JSC Marka (АО «Марка») (until 2016 Federal State Unitary Enterprise "Publishing and Trading Center " Marka " (ФГУП Издательско-торговый центр «Марка»)) is a Russian company provides publishing and distribution of postage stamps - stamps, booklets, ASE, postal stationery, wire forms, FDC and special cancellation postmarks. The range of products also includes postcards and philatelic collections. The company also manufactures special postage stamp that has the original exterior design: drawing and additional memorable text. Philatelic products are distributed through post offices and philatelic specialty stores across the country.

== History ==
History of Publishing and Trade Center "Marka" begins with 1857, when at the main post office was founded Branded expedition and issued a circular Postal Department "On the introduction of postage stamps for public use", but then in December 1857, and in some provinces went on sale first grade. On January 1, 1858, began their official application for payment of simple written correspondence on the territory of Russia.

The predecessor of Marka in the Soviet period was the Directorate for the Publishing and Forwarding of Postage Stamps known by its acronym DIEZPO (ДИЭЗПО) of the Soviet Ministry of Communications, a state specialized organization that carried out the preparation, publication and forwarding of postage stamps and other postage marks in the USSR. The production of postage signs was carried out by the Expedition for the Procurement of State Papers.

In 1989 the DIEZPO was re-organized as Publishing Center "Marka". Following the dissolution of the Soviet Union it became subordinated to the Ministry of Communications of the Russian Federation.

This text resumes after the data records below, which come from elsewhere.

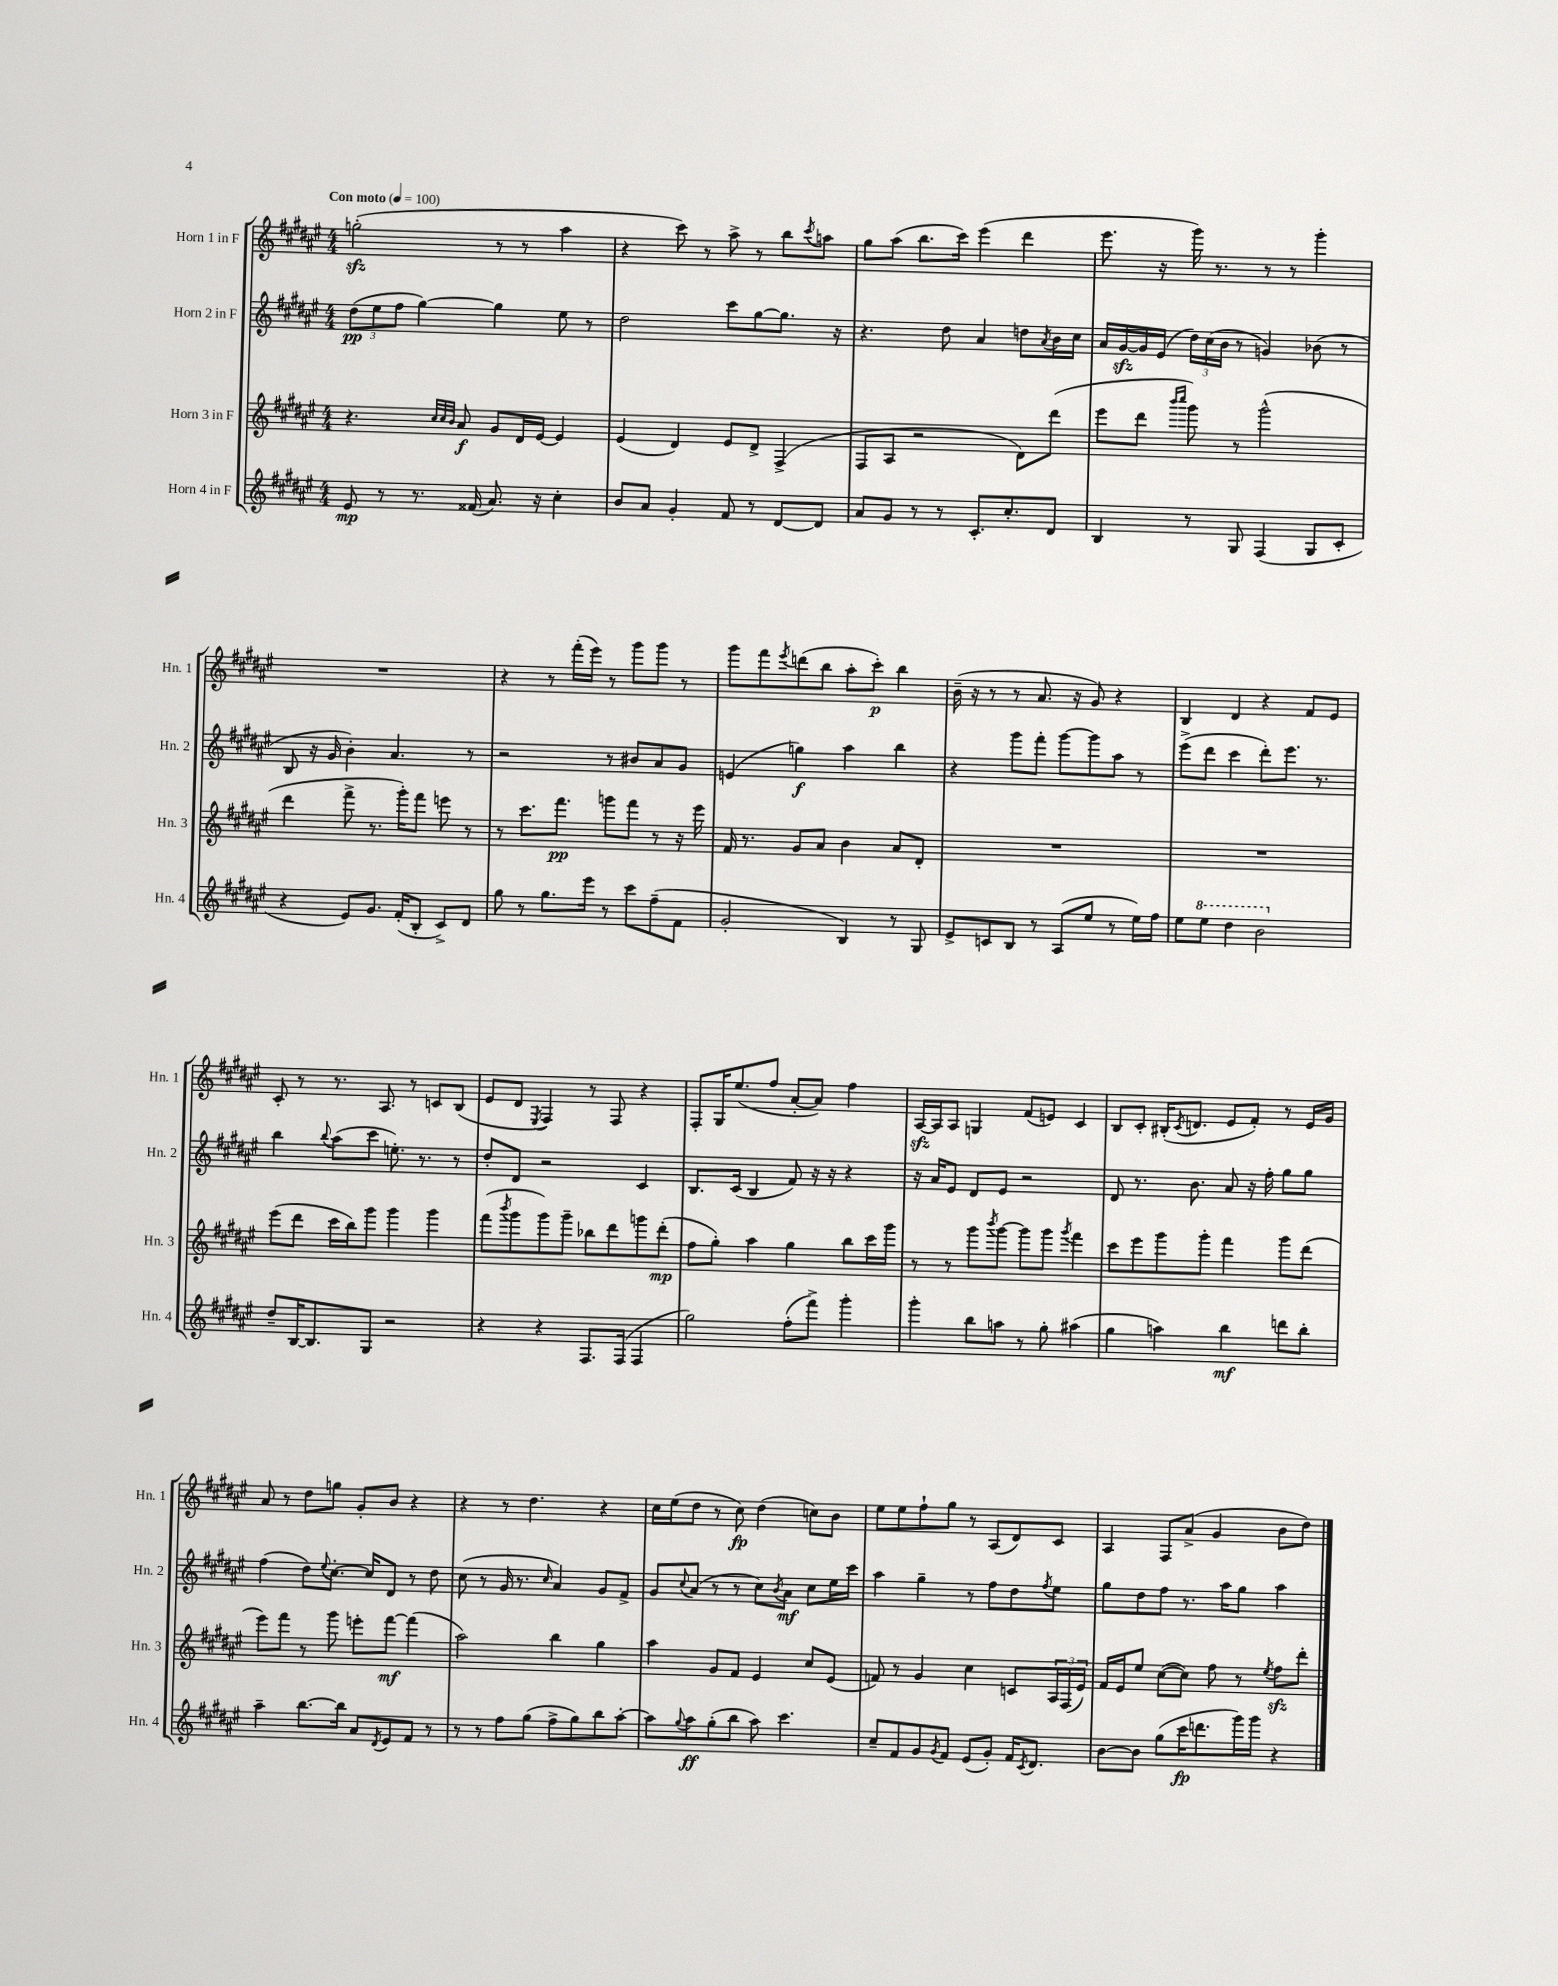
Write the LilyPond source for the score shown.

<<
\new StaffGroup <<
\new Staff = "s0" \with { instrumentName = "Horn 1 in F" shortInstrumentName = "Hn. 1" } {
    \clef treble \key fis \major \numericTimeSignature \time 4/4 \tempo "Con moto" 4 = 100
    g''2-.\sfz( r8 r8 ais''4 |
    r4 cis'''8) r8 ais''8-> r8 b''8 \acciaccatura { cis'''8 } a''8 |
    gis''8 ais''8( b''8. cis'''16) eis'''4( dis'''4 |
    eis'''8. r16 gis'''16) r8. r8 r8 gis'''4-. |
    R1 |
    r4 r8 fis'''16-.( eis'''16) r8 gis'''8 gis'''8 r8 |
    gis'''8 fis'''8 \acciaccatura { eis'''8 } d'''8( b''8 ais''8-. cis'''8-.\p) b''4 |
    b'16--( r16 r8 r8 ais'8. r16 gis'8) r4 |
    b4 dis'4 r4 fis'8 eis'8 |
    cis'8-. r8 r8. ais8. r8 c'8 b8( |
    eis'8 dis'8 \acciaccatura { eis8 } fis4) r8 fis8 r4 |
    fis8-. gis16 eis''8.( fis''8 ais'8~-. ais'8) fis''4 |
    ais16~\sfz ais16 ais8 g4 fis'8( e'8) cis'4 |
    b8 cis'8-. bis16-.( \acciaccatura { cis'8 } d'8. eis'8 fis'8-.) r8 eis'16 gis'16 |
    ais'8 r8 dis''8 g''8 gis'8-. b'8 r4 |
    r4 r8 dis''4. r4 |
    cis''16 eis''16( dis''8 r8 cis''8\fp) dis''4( c''8) b'8 |
    eis''8 eis''8 fis''8-! gis''8 r8 ais8( dis'8) cis'8 |
    ais4 fis8 ais'8->( gis'4 b'8 dis''8) \bar "|." |
}
\new Staff = "s1" \with { instrumentName = "Horn 2 in F" shortInstrumentName = "Hn. 2" } {
    \clef treble \key fis \major \numericTimeSignature \time 4/4
    \tuplet 3/2 { dis''8\pp( eis''8 fis''8 } gis''4~) gis''4 eis''8 r8 |
    dis''2 cis'''8 gis''8~ gis''8. r16 |
    r4. dis''8 ais'4 d''8 \acciaccatura { ais'8 } b'16 cis''16 |
    ais'16 gis'16~\sfz gis'16 eis'16( \tuplet 3/2 { dis''16) cis''16( b'16 } r8 g'4) bes'8( r8 |
    b8 r16 gis'16 b'4-.) ais'4. r8 |
    r2 r8 bis'8 ais'8 gis'8 |
    e'4( g''4\f) ais''4 b''4 |
    r4 gis'''8 fis'''8-. gis'''8~ gis'''8 ais''8 r8 |
    eis'''8->( dis'''8 cis'''4 dis'''8-.) eis'''8. r8. |
    b''4 \appoggiatura { b''8 } ais''8( cis'''8 e''8.-.) r8. r8 |
    dis''8-. dis'8 r2 cis'4 |
    b8. cis'16( b4 fis'8) r16 r16 r4 |
    r16 ais'16 eis'8 dis'8 eis'8 r2 |
    dis'8 r8. b'8. ais'8 r16 fis''16-. gis''8 gis''8 |
    fis''4( dis''8) \appoggiatura { eis''8 } cis''8.~-. cis''16 dis'8 r8 dis''8 |
    cis''8( r8 gis'16 r8. \grace { cis''16 } ais'4) gis'8 fis'8-> |
    gis'8 \appoggiatura { cis''8 } ais'8( r8 r8 cis''8) \acciaccatura { b'8 } ais'8\mf cis''8 eis''16 cis'''16 |
    ais''4 gis''4-- r8 fis''8 dis''8 \acciaccatura { fis''8 } eis''8 |
    gis''8 dis''8 fis''8 r8. ais''16 gis''8 ais''4 \bar "|." |
}
\new Staff = "s2" \with { instrumentName = "Horn 3 in F" shortInstrumentName = "Hn. 3" } {
    \clef treble \key fis \major \numericTimeSignature \time 4/4
    r4. \grace { cis''32 cis''32 b'32 } ais'8\f gis'8 dis'16 eis'16~ eis'4 |
    eis'4( dis'4) eis'8 dis'8-> fis4->( |
    fis8 ais8 r2 dis'8) dis'''8( |
    eis'''8 dis'''8 \grace { b'''16 cis''''16 } gis'''8) r8 gis'''2-^( |
    dis'''4 fis'''8-> r8. gis'''16-.) fis'''8 e'''8 r8 |
    r8 cis'''8. fis'''8.\pp g'''8 fis'''8 r8 r16 eis'''16 |
    fis'16 r8. gis'8 ais'8 b'4 ais'8 dis'8-. |
    R1 |
    R1 |
    eis'''8( dis'''8 cis'''16 b''16) gis'''8 gis'''4 gis'''4 |
    fis'''8( \acciaccatura { b'''8 } gis'''8 gis'''8) gis'''8-- bes''8 dis'''8 g'''8 dis'''8-.\mp( |
    fis''8 gis''8-.) ais''4 gis''4 b''8 cis'''16 gis'''16 |
    r8 r8 gis'''8 \acciaccatura { b'''8 } gis'''8~ gis'''8 gis'''8 \acciaccatura { gis'''8 } fis'''4 |
    cis'''8 eis'''8 gis'''8 gis'''8-. fis'''4 gis'''8 dis'''8( |
    eis'''8) fis'''8 r8 gis'''8 e'''8-. fis'''8~\mf fis'''4( |
    ais''2) b''4 gis''4 |
    ais''4 gis'8 fis'8 eis'4 cis''8 eis'8( |
    f'8) r8 gis'4 cis''4 c'8 \tuplet 3/2 { ais16 fis16( eis'16) } |
    fis'16 eis'16 eis''8 cis''8~( cis''8) fis''8 r8 \acciaccatura { eis''8 } fis''8\sfz dis'''8-. \bar "|." |
}
\new Staff = "s3" \with { instrumentName = "Horn 4 in F" shortInstrumentName = "Hn. 4" } {
    \clef treble \key fis \major \numericTimeSignature \time 4/4
    eis'8\mp r8 r8. fisis'16( ais'8.) r16 cis''4-. |
    b'8 ais'8 gis'4-. fis'8 r8 dis'8~ dis'8 |
    ais'8 gis'8 r8 r8 cis'8.-. cis''8.-. dis'8 |
    b4 r8 gis8 fis4( gis8 cis'8-. |
    r4 eis'8) gis'8. fis'16-.( b8-. cis'8->) dis'8 |
    gis''8 r8 gis''8. eis'''16 r8 cis'''8 fis''8--( fis'8 |
    gis'2-. b4) r8 gis8 |
    eis'8-> c'8 b8 r8 ais8( eis''8 r8 eis''16) fis''16 |
    eis''8 \ottava #1 eis'''8 dis'''4 b''2 \ottava #0 |
    dis''8-- b16~ b8. gis8 r2 |
    r4 r4 fis8. fis16( fis4 |
    gis''2) fis''8-.( fis'''8->) gis'''4-. |
    gis'''4-. b''8 a''8 r8 gis''8-. ais''4( |
    gis''4 a''4) b''4\mf d'''8 b''8-. |
    ais''4-- b''8.~ b''16 ais'8 \acciaccatura { dis'8 } eis'8 fis'8 r8 |
    r8 r8 fis''8 gis''8( fis''8-> gis''8) b''8 ais''8~-. |
    ais''8 \appoggiatura { gis''8 } ais''8\ff gis''8-.( b''8 ais''8) cis'''4. |
    cis''8-- fis'8 gis'8 \acciaccatura { gis'8 } fis'8 eis'8( gis'8-.) fis'16 \acciaccatura { cis'8 } dis'8. |
    b'8~ b'8 gis''8( cis'''16\fp d'''8. gis'''16) gis'''16 r4 \bar "|." |
}
>>
>>
\layout { \context { \Score \remove "Bar_number_engraver" } }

Order no. 348 of the Ministry of Communications of the Russian Federation issued on October 3, 1992 "On approval of the Regulations on State postal payment marks and special postal stamps of the Russian Federation" defined the company's role as selling state postage stamps for collectibles and other uses.

Clause 1.8 of the order of the Ministry of Communications of the Russian Federation dated May 26, 1994 No. 115 stipulates that postal payment marks are introduced into postal circulation by orders of the Marka Publishing Center (stamped envelopes and cards). Clause 5.7 of that order stipulated that the publishing and trading center "Marka", in addition to providing applications for postal payment stamps of the Federal Postal Service, sells Indicias from the moment they go into postal circulation (as philatelic material) other legal entities and individuals.

On January 24, 2017, the Publishing and Trade Center "Marka" was reorganized into the Joint Stock Company "Marka" (AO "Marka"), 100% of the shares of which belonged to the state. By the end of the year, 36 branch stores were opened in various cities of Russia. A presidential decree transferred the company to the direct ownership of the Russian Post.